1. Calculate the angular speed of the 26-inch bicycle rotating at 200 revolutions per minute. Express your answer in radians per minute. Use π = 3.14. Round to the nearest whole number.
2. Next, calculate the linear speed of the 26-inch bicycle being pedaled at a rate of 200 revolutions per minute. Express your answer in inches per minute rounded to the nearest whole number. (Hint: The diameter of the wheel is 26 inches.)
3. Expressing a speed in inches per minute has very little meaning in the context of the problem. It would be more useful to express the answer in miles per hour. Use dimensional analysis procedures to transform your answer from problem 3 into miles per hour, rounded to the nearest tenth.

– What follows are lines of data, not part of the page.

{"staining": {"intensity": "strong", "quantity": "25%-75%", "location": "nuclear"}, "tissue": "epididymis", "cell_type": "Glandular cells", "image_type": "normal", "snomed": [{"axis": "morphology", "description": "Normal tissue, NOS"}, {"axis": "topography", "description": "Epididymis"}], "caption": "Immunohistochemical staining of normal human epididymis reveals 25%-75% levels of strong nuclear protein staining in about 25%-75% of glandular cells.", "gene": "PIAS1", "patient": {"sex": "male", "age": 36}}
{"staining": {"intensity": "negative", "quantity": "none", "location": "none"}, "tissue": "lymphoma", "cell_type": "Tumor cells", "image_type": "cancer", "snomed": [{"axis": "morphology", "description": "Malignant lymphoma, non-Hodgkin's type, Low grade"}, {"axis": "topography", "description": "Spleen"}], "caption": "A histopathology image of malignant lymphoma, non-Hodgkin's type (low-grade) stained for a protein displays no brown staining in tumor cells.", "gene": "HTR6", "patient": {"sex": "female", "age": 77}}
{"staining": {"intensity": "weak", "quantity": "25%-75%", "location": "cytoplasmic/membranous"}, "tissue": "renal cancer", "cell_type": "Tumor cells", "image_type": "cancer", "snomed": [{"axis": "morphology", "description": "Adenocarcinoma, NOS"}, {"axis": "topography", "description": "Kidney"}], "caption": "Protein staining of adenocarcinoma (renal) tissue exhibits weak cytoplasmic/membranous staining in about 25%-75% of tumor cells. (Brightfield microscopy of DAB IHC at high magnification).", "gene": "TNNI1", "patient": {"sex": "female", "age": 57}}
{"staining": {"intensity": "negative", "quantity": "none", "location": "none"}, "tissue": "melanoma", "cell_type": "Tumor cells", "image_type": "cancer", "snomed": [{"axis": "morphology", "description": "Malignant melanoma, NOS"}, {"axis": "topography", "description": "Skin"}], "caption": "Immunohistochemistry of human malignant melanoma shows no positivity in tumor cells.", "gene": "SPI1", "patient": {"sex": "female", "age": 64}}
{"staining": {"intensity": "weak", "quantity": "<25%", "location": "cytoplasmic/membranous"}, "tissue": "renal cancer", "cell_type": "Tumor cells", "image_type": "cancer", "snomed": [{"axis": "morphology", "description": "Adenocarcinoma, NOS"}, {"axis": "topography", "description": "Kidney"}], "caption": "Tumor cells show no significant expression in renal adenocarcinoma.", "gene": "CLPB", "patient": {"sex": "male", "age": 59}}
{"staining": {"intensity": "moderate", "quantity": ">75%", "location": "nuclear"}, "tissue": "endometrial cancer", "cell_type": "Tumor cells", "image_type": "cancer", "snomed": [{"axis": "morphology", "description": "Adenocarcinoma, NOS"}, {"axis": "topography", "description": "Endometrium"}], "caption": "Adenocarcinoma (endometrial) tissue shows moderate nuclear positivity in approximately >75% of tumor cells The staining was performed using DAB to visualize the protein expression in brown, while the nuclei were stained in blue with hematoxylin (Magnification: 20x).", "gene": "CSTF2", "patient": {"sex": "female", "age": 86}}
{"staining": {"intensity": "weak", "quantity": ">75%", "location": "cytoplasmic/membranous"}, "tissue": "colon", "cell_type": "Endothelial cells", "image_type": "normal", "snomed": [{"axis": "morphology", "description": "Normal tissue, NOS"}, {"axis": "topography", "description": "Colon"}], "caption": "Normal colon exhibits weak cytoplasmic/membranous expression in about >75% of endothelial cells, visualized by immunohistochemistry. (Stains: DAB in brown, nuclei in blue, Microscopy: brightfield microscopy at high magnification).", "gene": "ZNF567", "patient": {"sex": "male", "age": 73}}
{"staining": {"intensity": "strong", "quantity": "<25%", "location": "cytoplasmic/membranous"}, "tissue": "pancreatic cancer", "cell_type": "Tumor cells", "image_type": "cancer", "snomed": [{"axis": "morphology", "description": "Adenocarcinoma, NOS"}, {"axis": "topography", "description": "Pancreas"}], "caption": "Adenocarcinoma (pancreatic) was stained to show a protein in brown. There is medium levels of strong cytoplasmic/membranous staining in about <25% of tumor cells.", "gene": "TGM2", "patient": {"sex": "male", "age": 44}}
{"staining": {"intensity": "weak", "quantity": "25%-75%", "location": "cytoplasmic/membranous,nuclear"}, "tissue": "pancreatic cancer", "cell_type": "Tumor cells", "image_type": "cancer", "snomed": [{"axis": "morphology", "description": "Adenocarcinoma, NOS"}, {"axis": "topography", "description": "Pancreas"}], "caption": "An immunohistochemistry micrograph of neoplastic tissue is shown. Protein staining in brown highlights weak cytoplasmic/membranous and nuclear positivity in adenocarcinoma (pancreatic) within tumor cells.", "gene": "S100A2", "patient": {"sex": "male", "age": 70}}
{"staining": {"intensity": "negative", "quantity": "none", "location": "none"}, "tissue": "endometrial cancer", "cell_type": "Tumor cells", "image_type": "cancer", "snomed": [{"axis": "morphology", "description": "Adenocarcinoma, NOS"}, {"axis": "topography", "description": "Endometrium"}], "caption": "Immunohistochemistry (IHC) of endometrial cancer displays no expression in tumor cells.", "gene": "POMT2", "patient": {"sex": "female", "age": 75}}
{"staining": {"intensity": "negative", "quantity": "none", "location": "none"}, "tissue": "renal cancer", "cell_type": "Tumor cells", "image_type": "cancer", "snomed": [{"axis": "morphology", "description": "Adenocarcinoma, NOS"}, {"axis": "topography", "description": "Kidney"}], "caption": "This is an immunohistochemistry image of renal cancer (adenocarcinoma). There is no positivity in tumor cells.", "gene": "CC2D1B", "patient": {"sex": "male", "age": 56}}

4. Use your answers to problems 2-4 to calculate the linear speed, in miles per hour, of a 20-inch bicycle being pedaled at a rate of 200 revolutions per minute. Round to the nearest tenth.
5. Suppose you are riding the 20-inch bike illustrated in this set of problems, and a friend is riding the 26-inch bike. Assuming that your friend is pedaling the 26-inch bike at a rate of 200 revolutions per minute; will you have to pedal the 20-inch bike faster or slower than 200 revolutions per minute for you and your friend to be riding at the same speed? Explain your answer in terms of angular and linear velocity.
6. At what rate would you have to pedal a 20-inch bike so that it traveled at a linear speed of 15.5 miles per hour? Express you answer in revolutions per minute rounded to the nearest whole number. (Hint: First change miles per hour into inches per minute.)